A questão passa por todos os agentes desse mercado – governo, artistas, produtores e público. Para sobreviver a esse momento, é necessário ter um programa de ações. Em alguma medida, o Estado e a prefeitura têm de se comprometer em manter os espaços funcionando, ou seja, tornar isso prioridade, por tudo o que já falamos sobre a importância da cultura. Já a classe artística deve tentar pensar em alternativas. Compartilhar financiamentos e mesmo produções. Citando meu amigo Paul Heritage, da Universidade Queen Mary: Shakespeare criou a grande indústria cultural inglesa porque fazia a população menos rica ir ao teatro em áreas que os nobres não frequentavam. Por que o teatro inglês funciona bem hoje? As companhias não param. Montam uma peça e já estão pensando em outra. Há continuidade. Dilui-se o investimento inicial de um projeto, porque a pesquisa se estende e rende vários espetáculos com a mesma equipe.
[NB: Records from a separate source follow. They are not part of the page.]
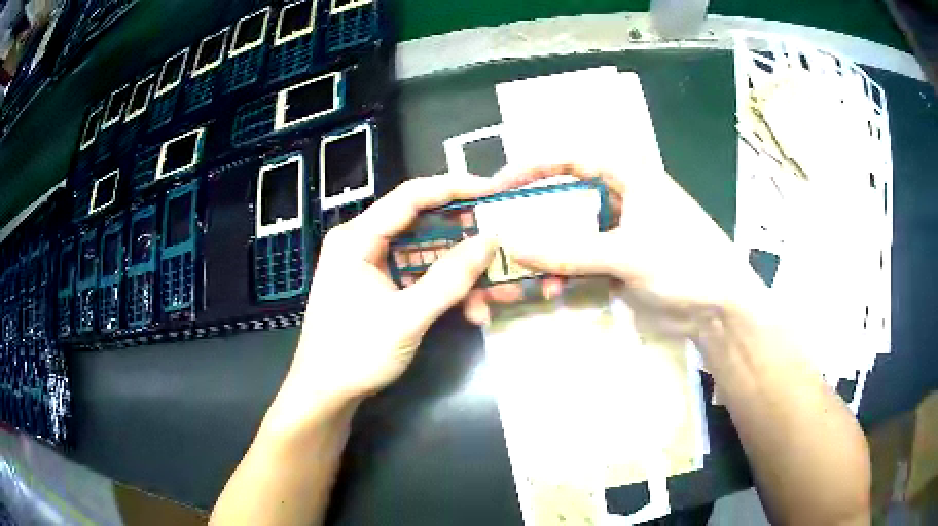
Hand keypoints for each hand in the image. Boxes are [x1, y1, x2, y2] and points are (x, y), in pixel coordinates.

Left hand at [276, 175, 510, 417]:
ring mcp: (373, 266)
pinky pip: (421, 277)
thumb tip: (490, 240)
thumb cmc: (355, 354)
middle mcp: (364, 243)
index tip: (492, 190)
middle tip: (502, 243)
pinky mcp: (382, 287)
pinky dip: (447, 291)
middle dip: (465, 239)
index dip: (454, 188)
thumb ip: (450, 279)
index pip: (410, 196)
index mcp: (357, 238)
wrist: (326, 394)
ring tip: (495, 294)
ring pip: (428, 254)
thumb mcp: (407, 317)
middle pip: (423, 224)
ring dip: (462, 274)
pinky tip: (472, 313)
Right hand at [464, 164, 766, 335]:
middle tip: (500, 232)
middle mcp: (619, 194)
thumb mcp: (626, 253)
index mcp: (627, 173)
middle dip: (532, 215)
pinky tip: (554, 289)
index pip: (568, 157)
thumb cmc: (684, 263)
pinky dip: (564, 272)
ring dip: (547, 252)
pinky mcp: (618, 258)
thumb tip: (511, 245)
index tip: (497, 188)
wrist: (718, 309)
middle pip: (564, 195)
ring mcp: (618, 229)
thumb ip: (568, 251)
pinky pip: (580, 259)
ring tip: (528, 273)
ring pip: (569, 231)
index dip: (529, 168)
O problema no Brasil é que as coisas começam e terminam no curto prazo. Isso gera uma rede frágil. A situação do Rio Grande do Sul implica necessariamente um projeto. O poder público entende que isso pode gerar emprego e inclusive contribuir para a segurança pública? Áreas de consumo cultural têm movimento. Você cria vivências, ocupações nas cidades. Esse discurso epidêmico no Brasil de que cultura é supérflua é tacanho. Há impacto econômico. Há muito mais possibilidade de criar desenvolvimento nessas atividades do que numa fábrica do século 20 em que você cola parafuso ganhando um salário péssimo.

 

Os artistas reclamam de falta de público e por outro lado, parte da população demonstra preconceito com o que é nacional e local. Como equacionar isso?
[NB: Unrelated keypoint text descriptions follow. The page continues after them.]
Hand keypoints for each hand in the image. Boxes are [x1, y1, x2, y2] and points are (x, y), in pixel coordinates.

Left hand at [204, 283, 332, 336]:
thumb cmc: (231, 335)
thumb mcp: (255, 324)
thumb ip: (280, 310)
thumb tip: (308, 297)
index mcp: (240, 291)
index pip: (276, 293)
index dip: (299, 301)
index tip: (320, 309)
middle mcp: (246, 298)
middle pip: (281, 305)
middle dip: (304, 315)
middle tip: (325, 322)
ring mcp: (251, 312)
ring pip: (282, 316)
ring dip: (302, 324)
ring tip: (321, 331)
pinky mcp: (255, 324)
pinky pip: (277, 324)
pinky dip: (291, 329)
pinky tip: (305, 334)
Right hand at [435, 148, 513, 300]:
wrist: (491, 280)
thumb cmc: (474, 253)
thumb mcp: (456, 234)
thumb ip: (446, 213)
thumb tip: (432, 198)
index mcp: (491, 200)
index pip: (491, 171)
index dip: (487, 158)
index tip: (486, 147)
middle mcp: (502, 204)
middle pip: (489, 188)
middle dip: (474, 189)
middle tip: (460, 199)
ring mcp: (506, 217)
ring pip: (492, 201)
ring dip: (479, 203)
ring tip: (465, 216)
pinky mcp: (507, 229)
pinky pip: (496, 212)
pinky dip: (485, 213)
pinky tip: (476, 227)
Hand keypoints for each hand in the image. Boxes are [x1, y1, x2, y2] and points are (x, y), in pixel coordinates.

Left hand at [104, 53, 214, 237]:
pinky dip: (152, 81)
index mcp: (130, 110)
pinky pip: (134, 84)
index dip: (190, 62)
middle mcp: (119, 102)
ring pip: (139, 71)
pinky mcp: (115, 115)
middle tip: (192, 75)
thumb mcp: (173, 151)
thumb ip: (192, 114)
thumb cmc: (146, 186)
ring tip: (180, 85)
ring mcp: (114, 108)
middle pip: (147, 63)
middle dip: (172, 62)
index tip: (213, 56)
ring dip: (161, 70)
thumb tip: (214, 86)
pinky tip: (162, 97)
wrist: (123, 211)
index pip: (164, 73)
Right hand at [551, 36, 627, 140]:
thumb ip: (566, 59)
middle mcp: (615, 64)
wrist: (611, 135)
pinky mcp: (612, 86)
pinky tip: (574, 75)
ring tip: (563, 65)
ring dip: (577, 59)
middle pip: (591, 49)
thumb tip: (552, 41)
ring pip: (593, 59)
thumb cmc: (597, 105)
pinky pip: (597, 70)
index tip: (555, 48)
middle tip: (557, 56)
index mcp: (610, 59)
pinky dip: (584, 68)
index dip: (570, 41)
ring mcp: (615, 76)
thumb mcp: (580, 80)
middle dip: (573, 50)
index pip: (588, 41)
Precisamos de um programa de formação de público para consumo cultural. Até agora, falamos sobre oferta: como produzir e financiar. Mas e a demanda? Essa formação de demanda, para mim, tem uma estratégia de longo prazo e outra de curto prazo. A de longo prazo tem a ver com educação. É ensinar, na escola, o menino a tocar violão, por exemplo. Pode não fazê-lo um músico, mas certamente o fará um consumidor de música. No curto prazo, precisamos baixar os preços das atividades culturais. Em outros países, o consumo cultural é mais fácil. Você vai ao teatro como quem vai à praça. Aqui, as pessoas querem se distinguir socialmente indo ao teatro. O teatro tem que ser caro, em lugares inacessíveis. Se a cultura for dessacralizada, o público consumidor aumenta.

  

Por que uma pessoa de baixa renda não entra no museu, mesmo sendo de graça?

Vejo os pobres dizendo coisas como “Não tenho roupa para ir”, “O segurança não vai me deixar entrar”, “Não entendo bem quando leio as descrições da obra”. O que ocorre é que quem diz isso, quando criança, não teve acesso à escola. Aí se torna jovem e é puxado para outras coisas de consumo, que também são cultura, mas perde a noção do todo. O investimento precisa ser feito lá atrás, quando a criança deve sentir inclusive que a cultura pode melhorar a condição social. Sentir-se fazendo parte de um concerto de música gratuito pode ser o primeiro passo para esse jovem de baixa renda se tornar um músico, por exemplo.